Text zum Lesen:

Die statthafte und zulässige Berufung ist unbegründet. Zu Recht hat das Sozialgericht die Klage abgewiesen, denn der Bescheid der Beklagten vom 31. August 2006 in Gestalt des Widerspruchbescheides vom 13. November 2006 ist nicht rechtswidrig und verletzt den Kläger nicht in seinen Rechten. Der Kläger hat keinen Anspruch auf Rente für Bergleute bei verminderter Berufsfähigkeit im Bergbau nach § 45 Abs. 1 SGB VI. Dies hat das Sozialgericht in den Entscheidungsgründen des angefochtenen Urteils zutreffend und ausführlich begründet, weshalb der Senat in vollem Umfang hierauf Bezug nimmt und von einer erneuten Darstellung der Entscheidungsgründe zur Vermeidung von Wiederholungen insoweit absieht (§ 153 Abs. 2 Sozialgerichtsgesetz -SGG-).

Aufgaben zur Übung:
[1] Schreiben Sie aus dem Auszug zur Berufung alles von „Die statthafte und“ bis hinunter zu „2 Sozialgerichtsgesetz -SGG-).“ wortgetreu ab.
[2] Beantworten Sie anhand des Auszugs zur Berufung die folgenden Fragen:
(a) Von welchem Datum ist der Widerspruchsbescheid?
(b) Auf welche Rente hat der Kläger keinen Anspruch?
(c) Welche Vorschrift nennt der Senat, wenn er von einer erneuten Darstellung der Entscheidungsgründe absieht?

Datenauszug:
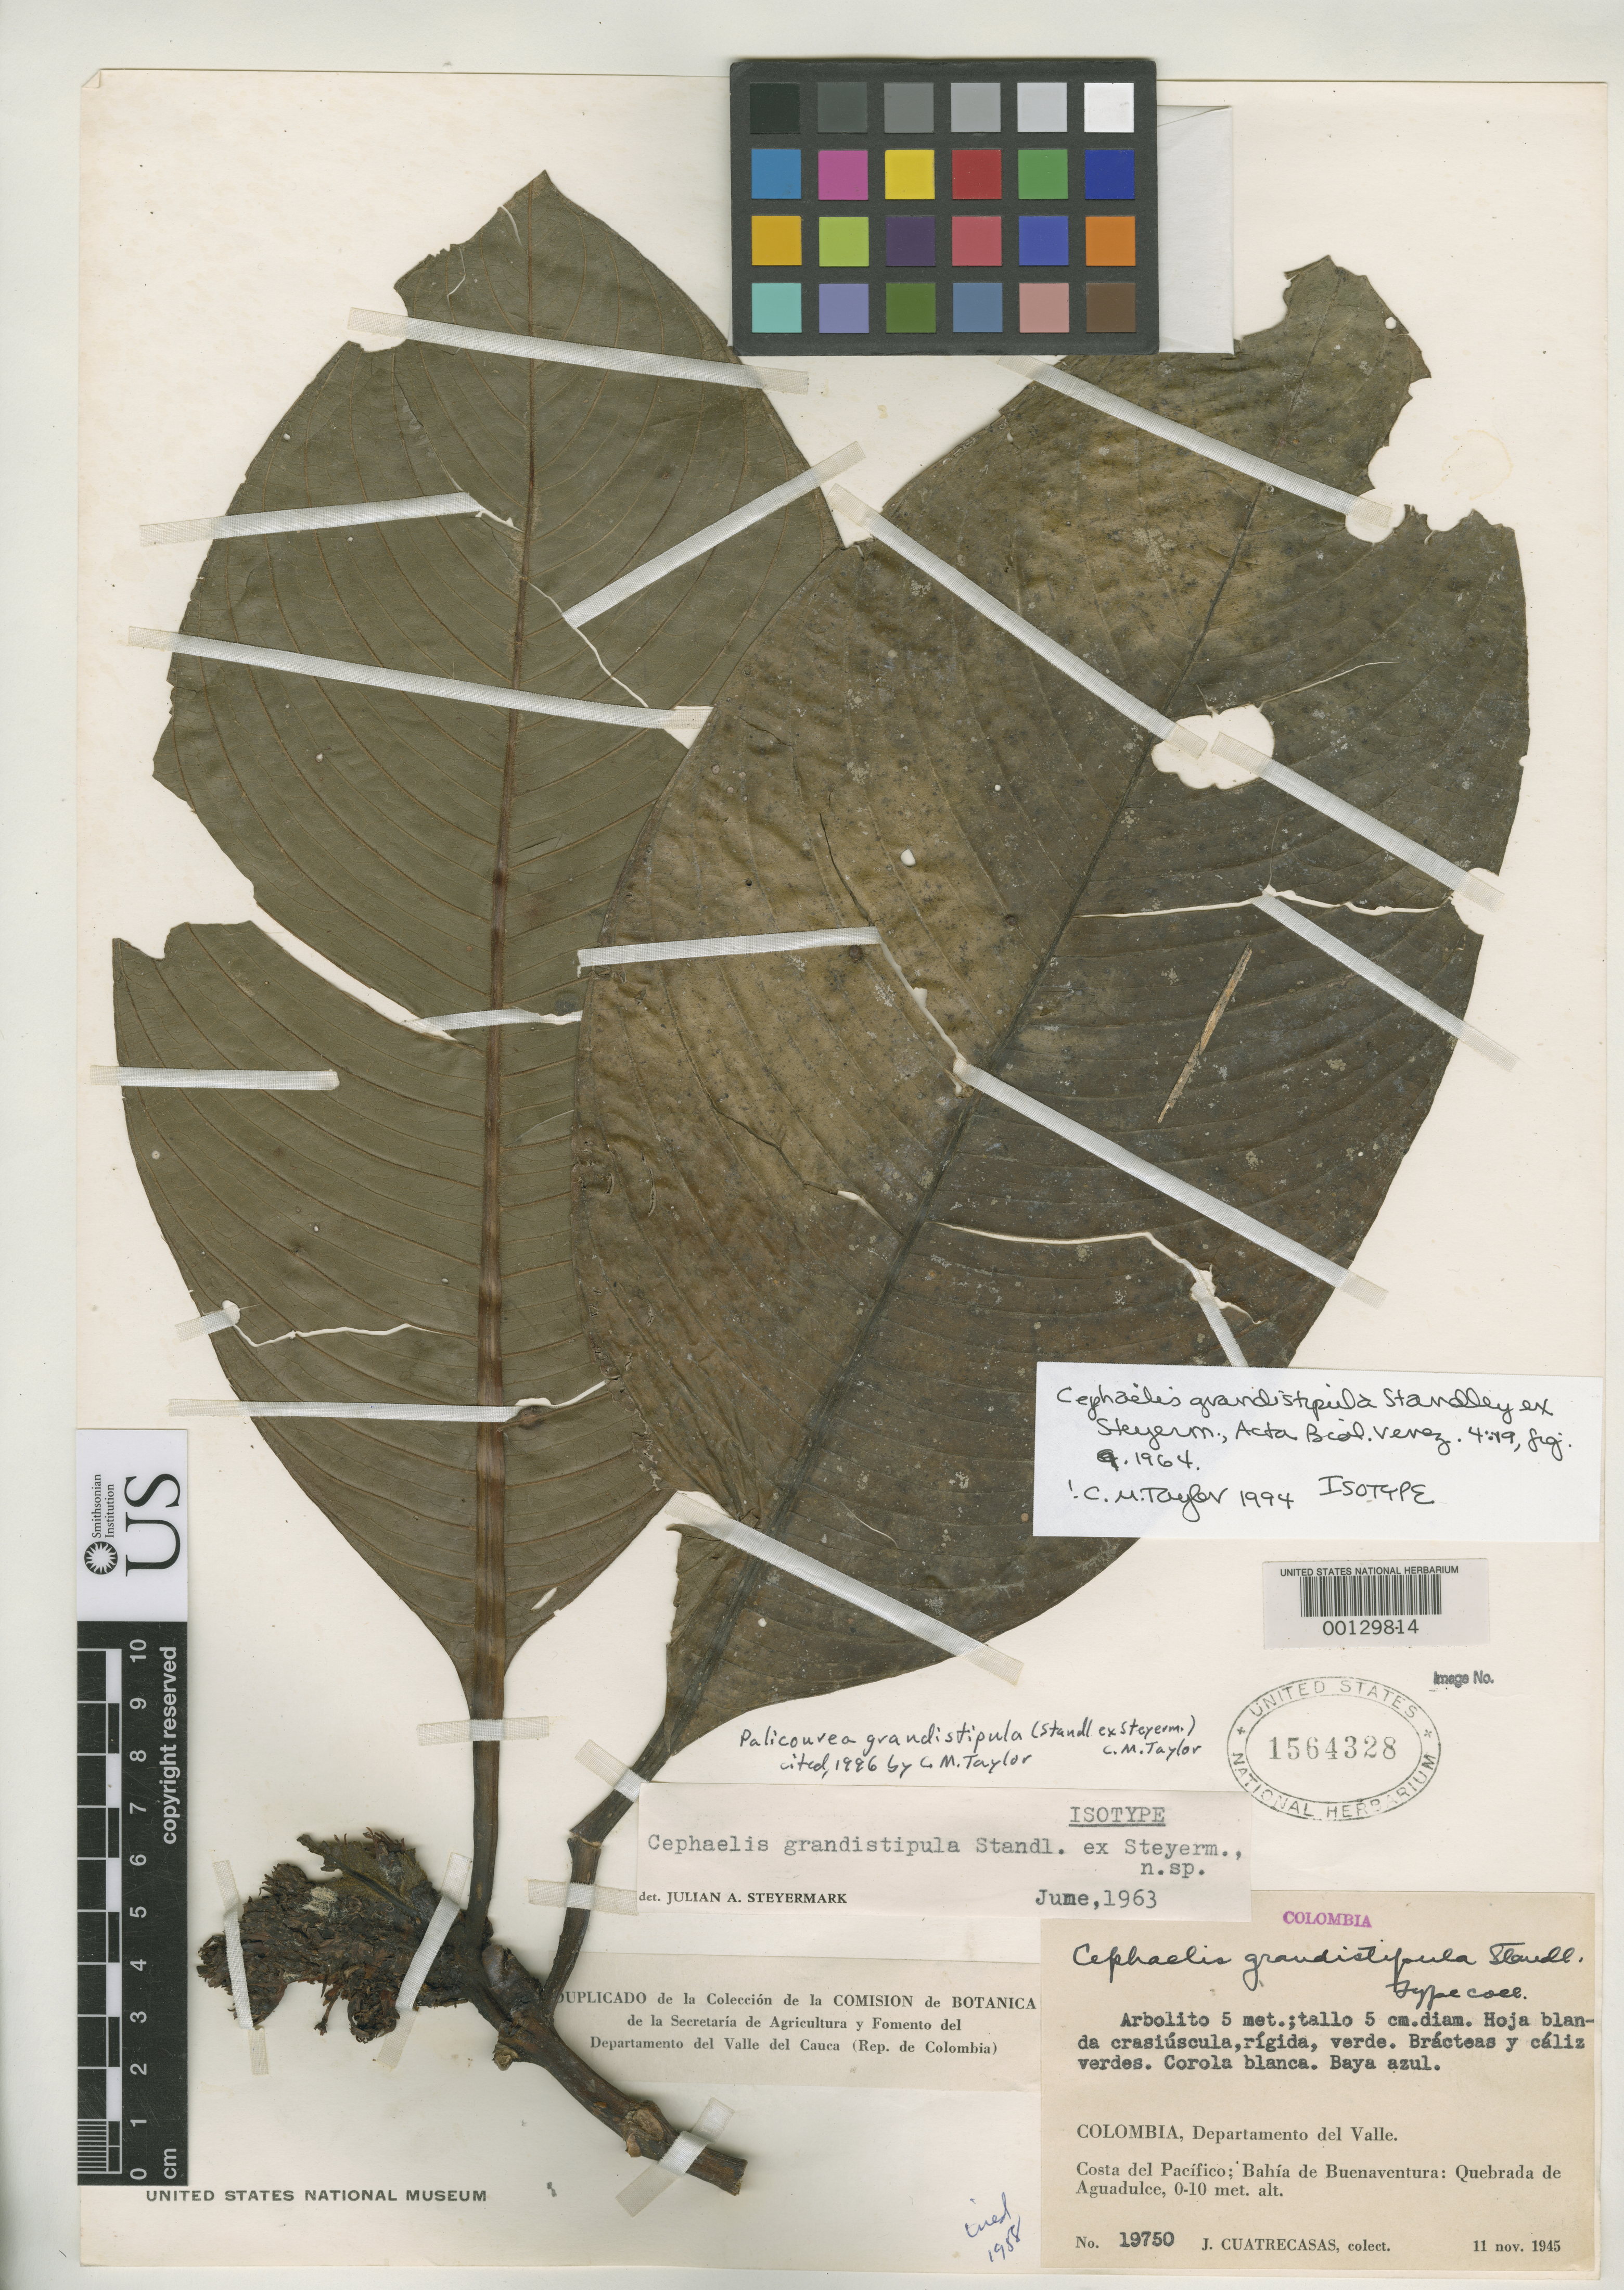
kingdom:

Lösungen:
[1]
Die statthafte und zulässige Berufung ist unbegründet. Zu Recht hat das Sozialgericht die Klage abgewiesen, denn der Bescheid der Beklagten vom 31. August 2006 in Gestalt des Widerspruchbescheides vom 13. November 2006 ist nicht rechtswidrig und verletzt den Kläger nicht in seinen Rechten. Der Kläger hat keinen Anspruch auf Rente für Bergleute bei verminderter Berufsfähigkeit im Bergbau nach § 45 Abs. 1 SGB VI. Dies hat das Sozialgericht in den Entscheidungsgründen des angefochtenen Urteils zutreffend und ausführlich begründet, weshalb der Senat in vollem Umfang hierauf Bezug nimmt und von einer erneuten Darstellung der Entscheidungsgründe zur Vermeidung von Wiederholungen insoweit absieht (§ 153 Abs. 2 Sozialgerichtsgesetz -SGG-).

[2]
(a) Vom 13. November 2006.
(b) Auf Rente für Bergleute bei verminderter Berufsfähigkeit im Bergbau nach § 45 Abs. 1 SGB VI.
(c) § 153 Abs. 2 Sozialgerichtsgesetz (SGG).